- _DIRECTIVE_
Could you copy out, unchanged, the stretch of the items below that opens with the line containing "order: Poales" and closes with the line containing "common name: Fladstrået rapgræs", including both of those lines?

- _GIVEN ENTRIES_
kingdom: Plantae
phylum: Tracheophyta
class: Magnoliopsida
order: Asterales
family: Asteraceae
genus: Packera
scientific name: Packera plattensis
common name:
* * *
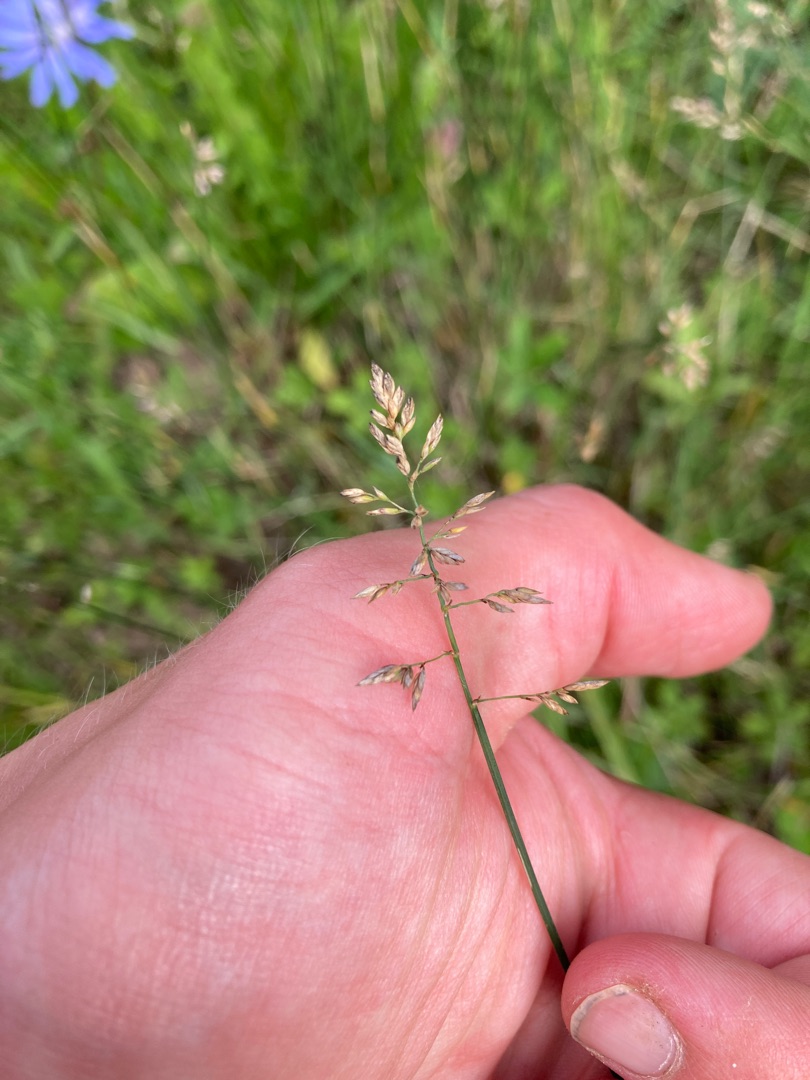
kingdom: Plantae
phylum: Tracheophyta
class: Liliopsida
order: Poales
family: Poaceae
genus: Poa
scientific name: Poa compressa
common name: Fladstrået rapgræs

- _ANSWER TO THE EXERCISE_
order: Poales
family: Poaceae
genus: Poa
scientific name: Poa compressa
common name: Fladstrået rapgræs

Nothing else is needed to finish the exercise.